Now our societies have progressed. The dominant forms of “spirituality” are intensely therapeutic, and their metaphors are drawn not from religion (holiness) nor ethics (the good life) or morality (recognizing the divine or good in other persons) exactly, but rather health and sickness. The New Age “God” is not very different from the old Puritan one; he wants you to be healthy and pure. And won’t mind too much if you also want to be “clean” with respect to other persons, who might be thought to contaminate you. These ideologies, which are certainly not very “Judeo-Christian” (note: A “Judeo-Christian” is, precisely, a Christian, or at least one who is not a Gnostic and so reads the “Old Testament”), have their corrolate in social practices: Today we police ourselves and each other with reference to psychiatric medicine, or a bio-medical psychology. Its norms are not so different from the “spiritual” religiosity of care for health of the individual and social body. It is fully consistent with racisms and hatred of foreigners. But if there could be something akin to Nazism without prejudices against any social groups or minorities, it might just be practices of mental health and illness.

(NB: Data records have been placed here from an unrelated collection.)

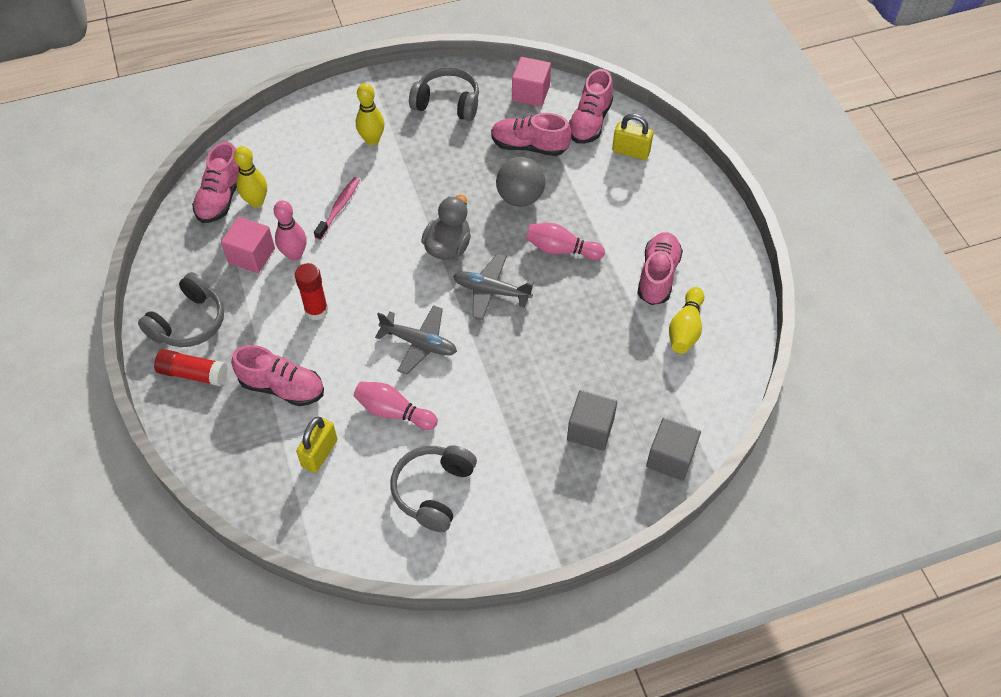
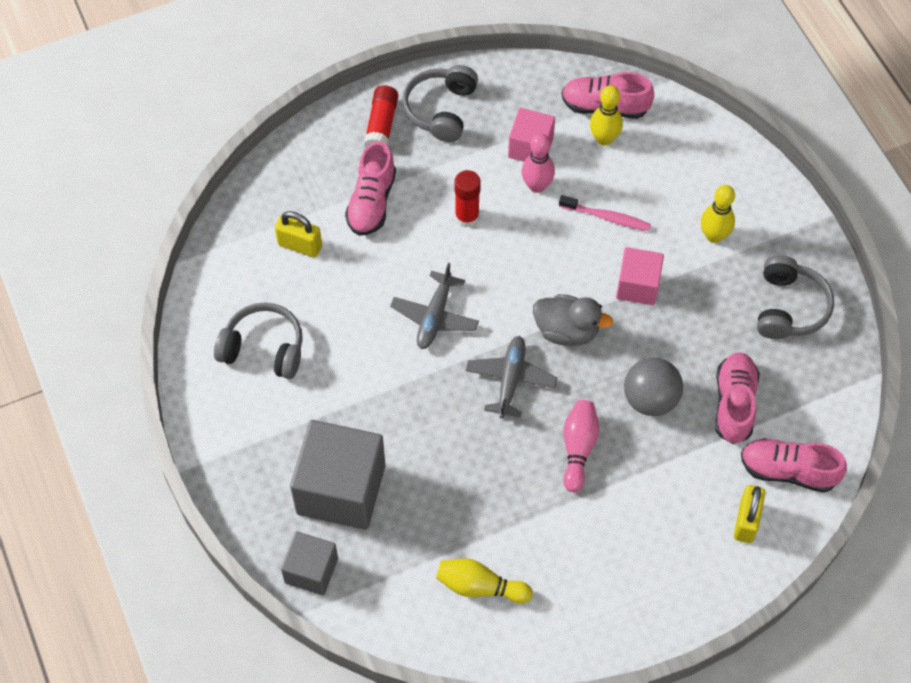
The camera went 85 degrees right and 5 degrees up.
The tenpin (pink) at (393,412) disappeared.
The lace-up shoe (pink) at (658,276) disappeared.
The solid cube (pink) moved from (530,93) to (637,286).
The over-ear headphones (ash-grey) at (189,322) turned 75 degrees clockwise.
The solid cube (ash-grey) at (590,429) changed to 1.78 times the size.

We also have a tendency as a society to treat with suspicion and want to prosecute large categories of misdemeanors or bad manners. You can be arrested for “raising your voice” to a public official or some other putative transgression of normality and civility. The 615th commandment must be to understand a history that we cannot just claim exemption from. Otherwise, it will repeat itself, maybe excepting “us” this time around. Small comfort, I say. The repetition will surprise us, with horrible consequences, because like all repetitions in historical time, it will happen in a different way that we were not prepared for. The German Third Reich was a capitalist police state, and while it was a bit more than that, too, it was also that. Recognition of this, and the fact that it is a problem — in many ways, the problem (I do not say it is the only one, nor that garden variety anti-Semitism is not also a problem, as it certainly is, including on the "left”), is one of the things that divides the left from the right and the center, and within the Jewish world as much as anywhere.